## What you will do
Omitting the pictures, print every line below exactly as it stands.
--- START ---
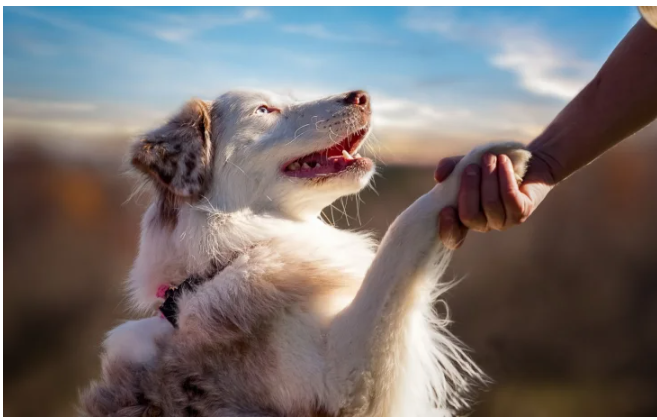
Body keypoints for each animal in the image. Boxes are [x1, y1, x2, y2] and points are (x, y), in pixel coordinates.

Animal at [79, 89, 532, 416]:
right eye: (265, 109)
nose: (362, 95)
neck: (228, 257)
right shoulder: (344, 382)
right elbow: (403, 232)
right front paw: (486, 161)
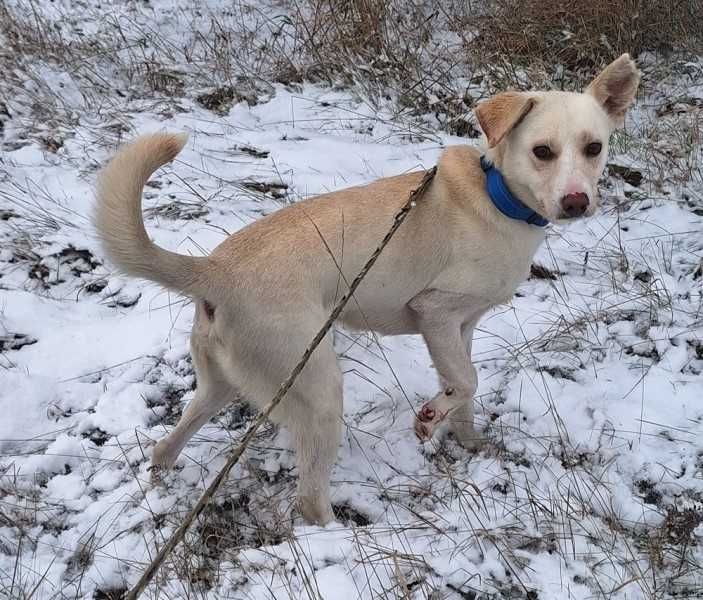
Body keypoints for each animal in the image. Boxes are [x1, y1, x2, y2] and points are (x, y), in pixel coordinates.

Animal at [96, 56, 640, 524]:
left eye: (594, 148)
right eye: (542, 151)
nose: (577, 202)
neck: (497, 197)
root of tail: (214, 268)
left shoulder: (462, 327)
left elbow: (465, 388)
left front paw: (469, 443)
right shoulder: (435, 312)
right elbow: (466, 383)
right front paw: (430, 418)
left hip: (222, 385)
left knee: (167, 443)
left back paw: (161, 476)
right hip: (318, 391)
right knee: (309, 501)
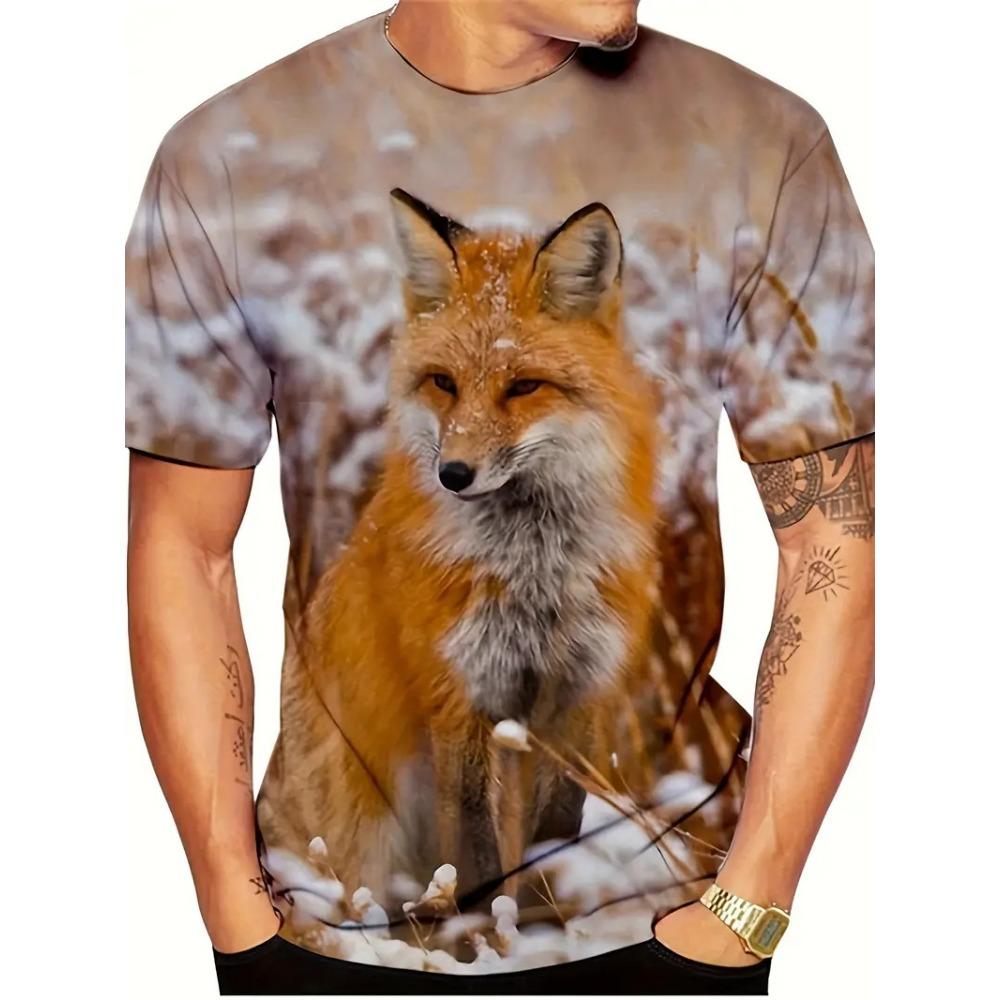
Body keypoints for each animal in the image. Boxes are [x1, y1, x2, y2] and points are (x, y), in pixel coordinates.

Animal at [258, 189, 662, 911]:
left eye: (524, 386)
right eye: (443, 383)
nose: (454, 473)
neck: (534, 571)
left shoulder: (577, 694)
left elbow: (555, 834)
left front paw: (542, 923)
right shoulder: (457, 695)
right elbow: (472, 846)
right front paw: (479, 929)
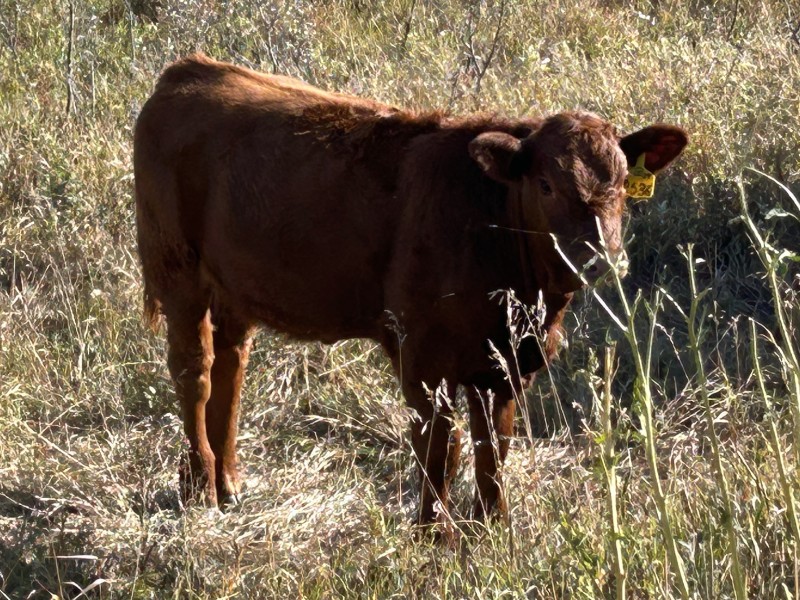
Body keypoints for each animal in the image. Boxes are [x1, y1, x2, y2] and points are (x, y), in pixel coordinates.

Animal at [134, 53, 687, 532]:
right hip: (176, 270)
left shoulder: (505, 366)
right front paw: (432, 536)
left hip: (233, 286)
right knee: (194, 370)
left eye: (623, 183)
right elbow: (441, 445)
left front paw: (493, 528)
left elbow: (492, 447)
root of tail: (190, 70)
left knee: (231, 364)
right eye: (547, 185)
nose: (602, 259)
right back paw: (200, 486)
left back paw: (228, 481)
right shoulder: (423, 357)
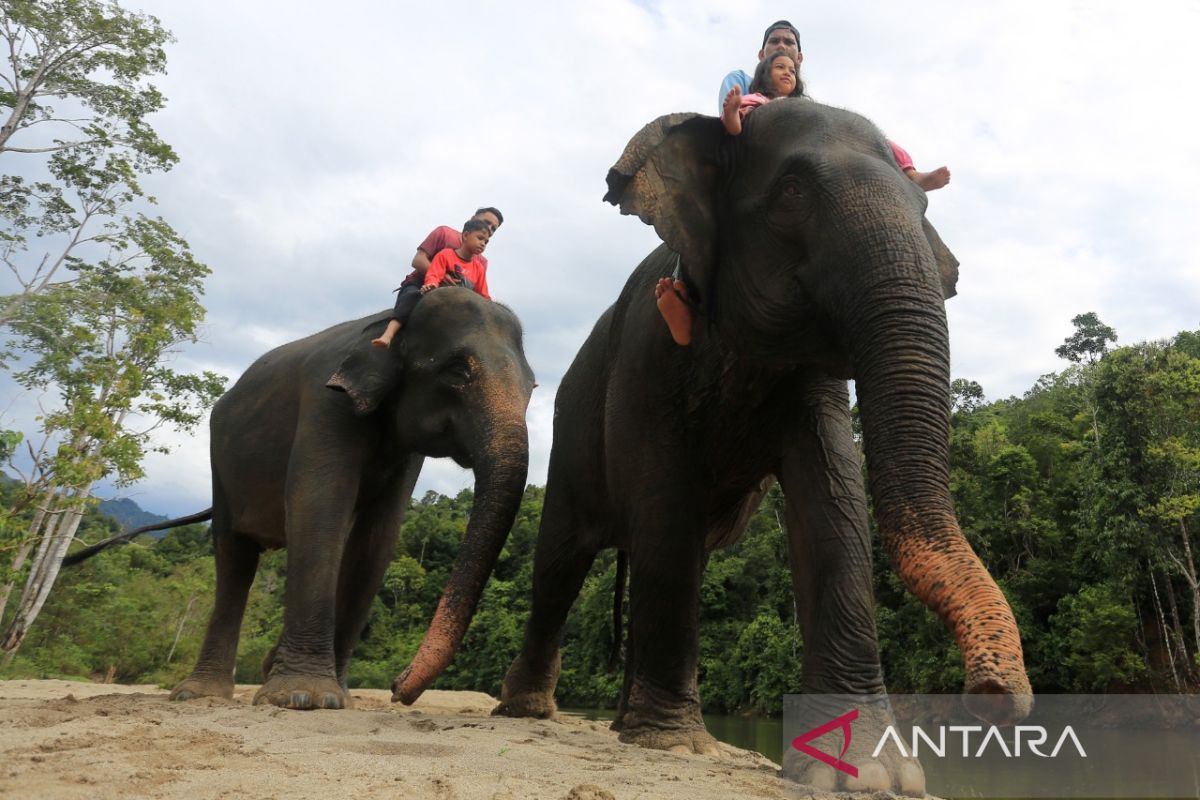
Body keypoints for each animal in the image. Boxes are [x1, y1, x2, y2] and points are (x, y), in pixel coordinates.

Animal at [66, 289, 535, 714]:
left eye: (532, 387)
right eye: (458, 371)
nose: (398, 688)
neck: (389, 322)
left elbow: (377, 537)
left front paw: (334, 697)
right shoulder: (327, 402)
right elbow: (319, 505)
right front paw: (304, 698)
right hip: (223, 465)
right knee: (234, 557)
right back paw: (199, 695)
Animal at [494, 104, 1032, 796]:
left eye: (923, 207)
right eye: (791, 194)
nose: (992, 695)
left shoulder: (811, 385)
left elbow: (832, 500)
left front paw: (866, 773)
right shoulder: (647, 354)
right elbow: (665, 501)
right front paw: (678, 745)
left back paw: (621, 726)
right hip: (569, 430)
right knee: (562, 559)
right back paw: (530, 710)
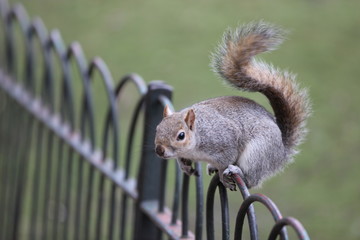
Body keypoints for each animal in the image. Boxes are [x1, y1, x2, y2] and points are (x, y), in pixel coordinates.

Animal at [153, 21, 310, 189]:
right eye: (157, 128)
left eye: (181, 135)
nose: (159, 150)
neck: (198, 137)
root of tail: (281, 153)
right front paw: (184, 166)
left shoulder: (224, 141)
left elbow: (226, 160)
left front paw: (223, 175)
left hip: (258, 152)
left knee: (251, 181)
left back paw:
--- END ---
## Task output
Body keypoints for each animal in the image. Boxes are [x1, y1, x2, y2] and points are (x, y), in pixel coordinates.

Animal at [79, 89, 532, 416]:
right eye: (265, 109)
nose: (362, 95)
neck: (228, 257)
right shoulder: (344, 382)
right elbow: (403, 232)
right front paw: (486, 161)
Body keypoints for each animal in the image. Boxes are [x1, y1, x2, y2] and points are (x, y), in pixel coordinates.

Animal at [96, 56, 640, 524]:
left eye: (594, 148)
right eye: (542, 151)
nose: (577, 202)
neck: (497, 197)
root of tail: (214, 268)
left shoulder: (462, 327)
left elbow: (465, 388)
left front paw: (469, 443)
right shoulder: (435, 312)
right elbow: (466, 383)
right front paw: (430, 418)
left hip: (222, 385)
left knee: (167, 443)
left back paw: (161, 476)
right hip: (318, 391)
right knee: (309, 501)
Body keypoints for each animal in the image. Boxes are [x1, y1, x2, y2] and points are (x, y), in pixel coordinates.

Animal at [258, 189, 662, 911]:
left eye: (524, 386)
right eye: (443, 383)
nose: (454, 473)
neck: (534, 571)
left shoulder: (577, 694)
left elbow: (555, 834)
left front paw: (542, 923)
right shoulder: (457, 695)
right elbow: (472, 846)
right front paw: (479, 929)
Body keypoints for each animal in the image. Boxes are [x1, y1, x2, y2] and points are (x, y), in pixel coordinates.

Animal at [134, 53, 687, 532]:
right hip: (176, 270)
left shoulder: (505, 366)
right front paw: (432, 536)
left hip: (233, 286)
right knee: (194, 370)
left eye: (623, 183)
right elbow: (441, 445)
left front paw: (493, 528)
left elbow: (492, 447)
root of tail: (190, 70)
left knee: (231, 364)
right eye: (547, 185)
nose: (602, 259)
right back paw: (200, 486)
left back paw: (228, 481)
right shoulder: (423, 357)
Body keypoints for each animal in the image. Boxes are [x1, y1, x2, y2] and points are (x, y), in pixel coordinates.

Animal at [66, 289, 535, 714]:
left eye: (532, 387)
right eye: (458, 371)
nose: (398, 688)
neck: (389, 322)
left elbow: (377, 537)
left front paw: (334, 697)
right shoulder: (327, 402)
right elbow: (319, 505)
right front paw: (304, 698)
right hip: (223, 465)
right knee: (234, 557)
right back paw: (199, 695)
Animal at [494, 104, 1032, 796]:
left eye: (923, 207)
right eye: (791, 194)
nose: (992, 695)
left shoulder: (811, 385)
left elbow: (832, 500)
left front paw: (866, 773)
right shoulder: (647, 354)
right elbow: (665, 501)
right front paw: (678, 745)
left back paw: (621, 726)
right hip: (569, 430)
right knee: (562, 559)
right back paw: (530, 710)
Body keypoints for each animal in the image. Boxes are [x1, y1, x2, y2] and points are (x, y), in pixel coordinates.

Animal at [153, 21, 310, 189]:
right eye: (157, 128)
left eye: (181, 135)
nose: (159, 150)
neck: (198, 137)
root of tail: (281, 153)
right front paw: (184, 166)
left shoulder: (224, 141)
left elbow: (226, 160)
left front paw: (223, 175)
left hip: (258, 152)
left knee: (251, 181)
left back paw:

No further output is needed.